For many years, the station had been the sister station of WCED, also licensed to DuBois. The station made its debut seven years after WCED first signed on. Like many FM stations that were part of an AM portfolio, this station made its debut as WCED-FM, simulcasting its AM sister for portions of the broadcast day, separating for a period during the day as part of a 1965 FCC mandate requiring combination AM/FM licensees to originate separate programming for at least half of the broadcast day.
In 1981, the separate-programming rule was repealed by the FCC, but WCED-FM went the opposing direction and adopted the call letters WOWQ and the moniker Q102, becoming a fully independent station with its own programming. It began this identity initially with a Top 40 format, mostly automated. By 1988, the station had switched its format from Top 40 to country, and began putting live local DJs on during the daytime hours, with a satellite-delivered country music format programmed offsite from another location during the evening hours. Though the format had changed, the Q102 moniker was retained. It was at this time that the station had begun pretty much what it is today.
WOWQ and WCED were also two of the very first stations in the U.S. to use hard-disk audio storage technology in the early 1990s, developed by Computer Concepts Corporation.
Sale to Vox Media
Tri-County Broadcasting, a subsidiary of Oil City, Pennsylvania-based Derrick Publishing (which publishes the Oil City Derrick and the Clarion News daily newspapers), had owned WCED and WOWQ since its inception in 1948. Company president E. Michael Boyle decided to sell both stations to Vox Media in 1999.

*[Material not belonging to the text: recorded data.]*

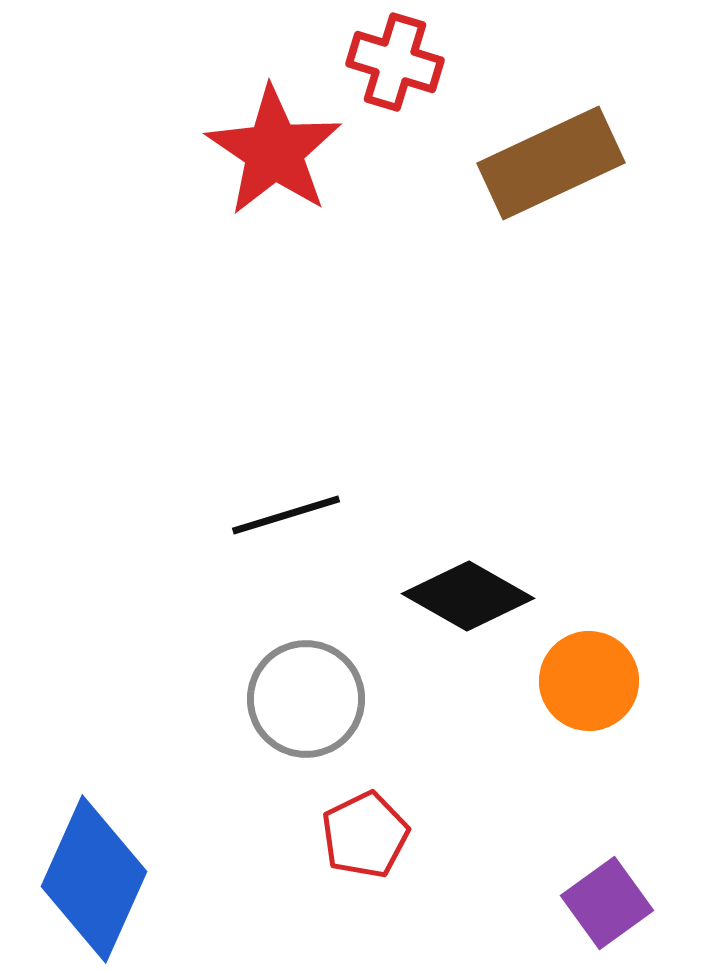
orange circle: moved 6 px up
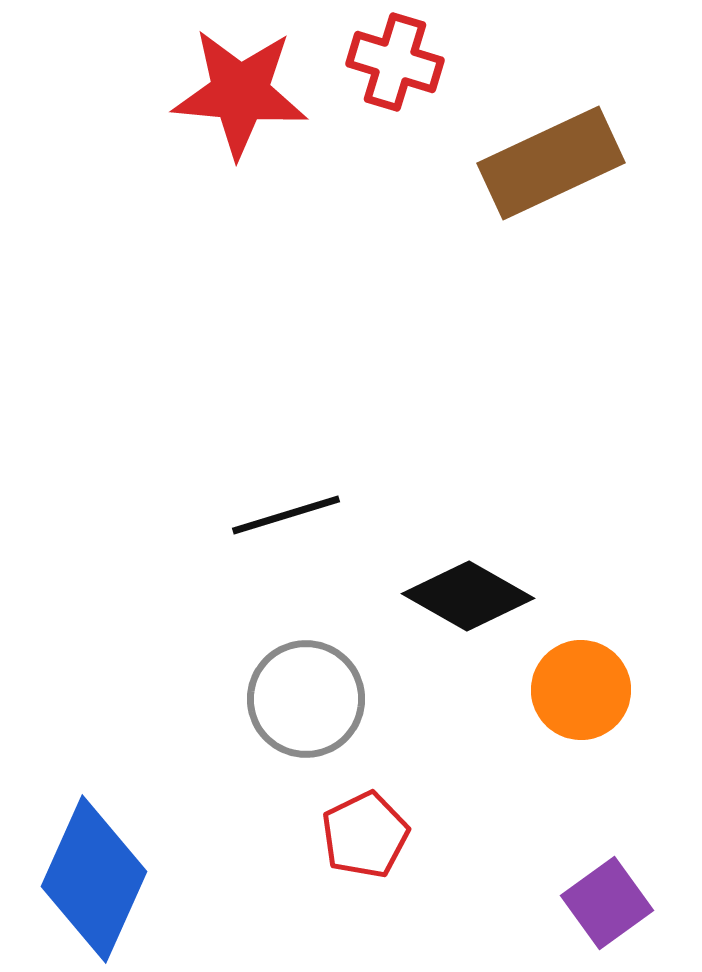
red star: moved 34 px left, 58 px up; rotated 29 degrees counterclockwise
orange circle: moved 8 px left, 9 px down
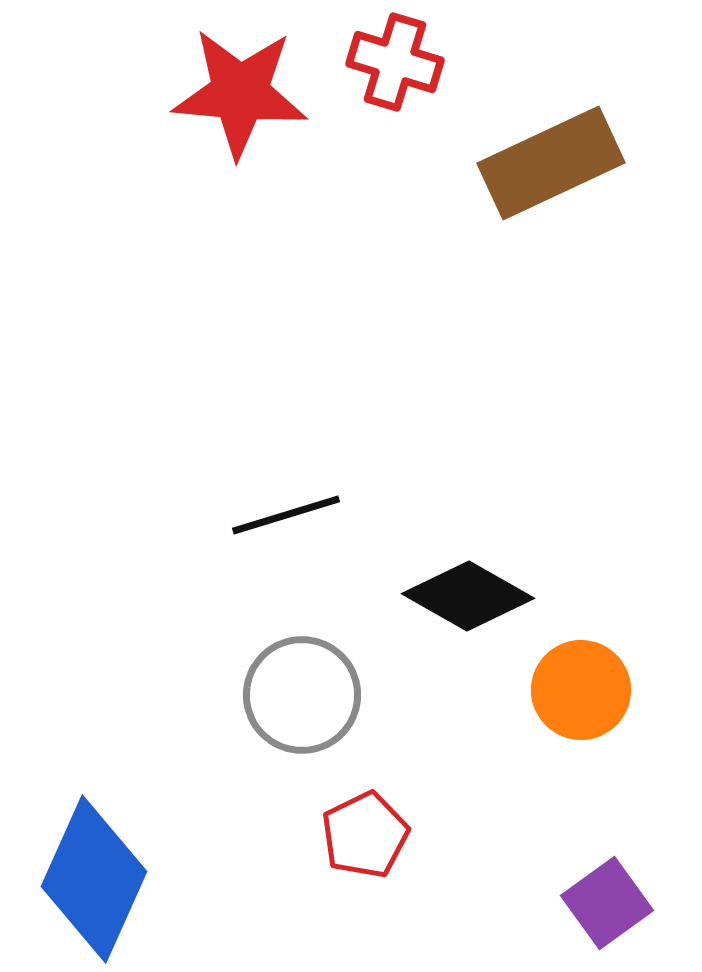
gray circle: moved 4 px left, 4 px up
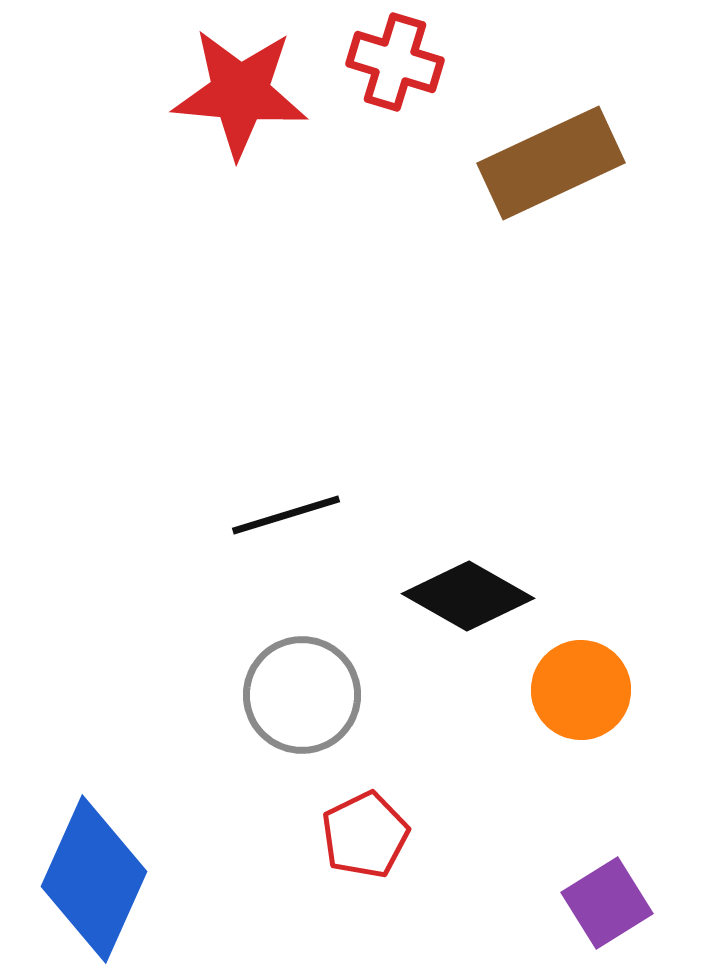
purple square: rotated 4 degrees clockwise
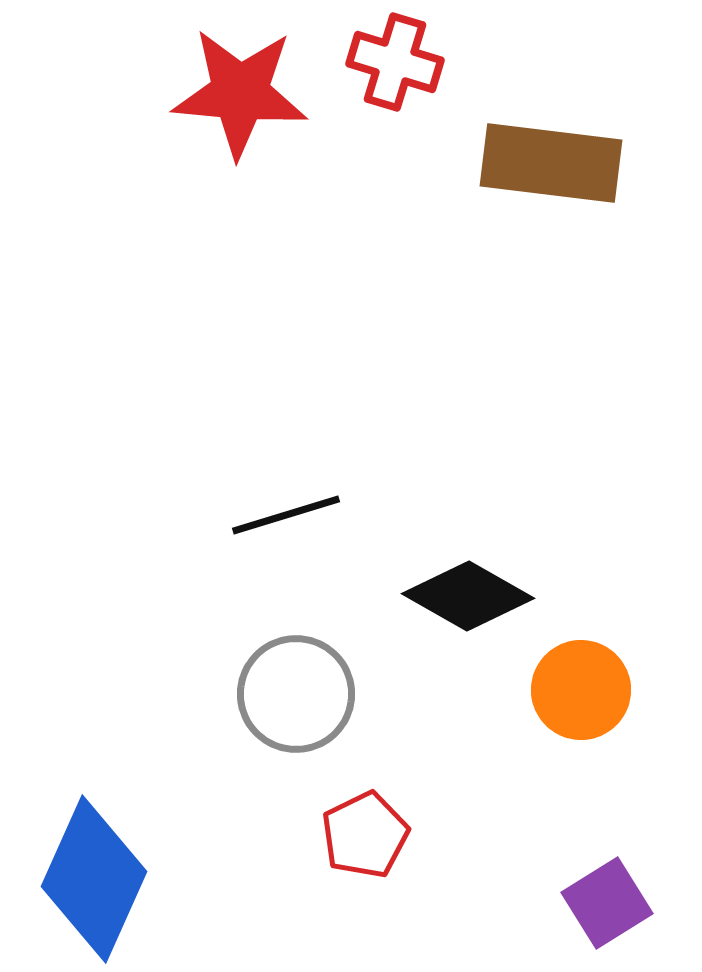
brown rectangle: rotated 32 degrees clockwise
gray circle: moved 6 px left, 1 px up
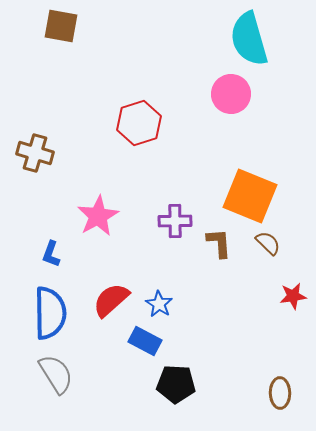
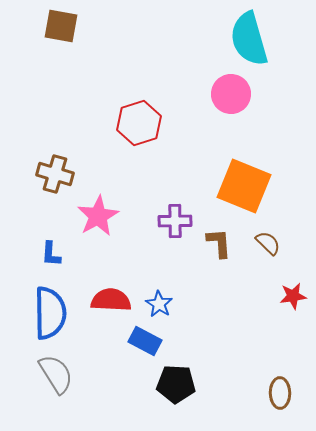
brown cross: moved 20 px right, 21 px down
orange square: moved 6 px left, 10 px up
blue L-shape: rotated 16 degrees counterclockwise
red semicircle: rotated 45 degrees clockwise
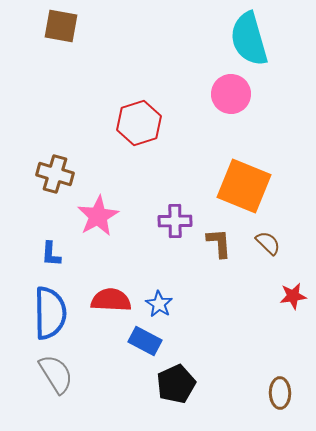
black pentagon: rotated 27 degrees counterclockwise
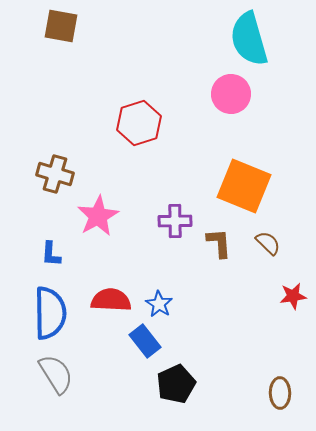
blue rectangle: rotated 24 degrees clockwise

Upon acquisition, Vox Media changed WOWQ's call letters to WMOU-FM in December 2000 and adopted the moniker "Moo 102", though it maintained the popular country music format. The move was made to presumably create the same top-of-mind-recall generated by its competitors in Altoona, whose stations were branded as "Froggy". Vox Media then decided to put both WOWQ and WCED up for sale, with WOWQ being sold in October 2001 to First Media Radio, LLC, for $4.2 million. WCED would be spun off to another owner five years later.
Q102 returns
Shortly after the acquisition by First Media, the station reverted to the Q102 moniker and moved out of its longtime home at 80 North Park Place on the outskirts of DuBois. The station then moved to a new building shared with the DuBois news office of Johnstown NBC affiliate WJAC-TV, where it remains today. Effective January 3, 2017, First Media sold WIFT, WCPA, WQYX, WZDB, and WZDD to Southern Belle, LLC for $4.5 million.
Bigfoot Country
On May 30, 2017, WOWQ rebranded as "Bigfoot Country 102.1 & 101.3", in part reflecting a new simulcast with WKFT (101.3 FM) in Strattanville; the call sign was changed to WIFT.[2] WKFT broke from the simulcast with WIFT in September 2023 to begin simulcasting a classic country format, "Bigfoot Legends", with WWCH.[3]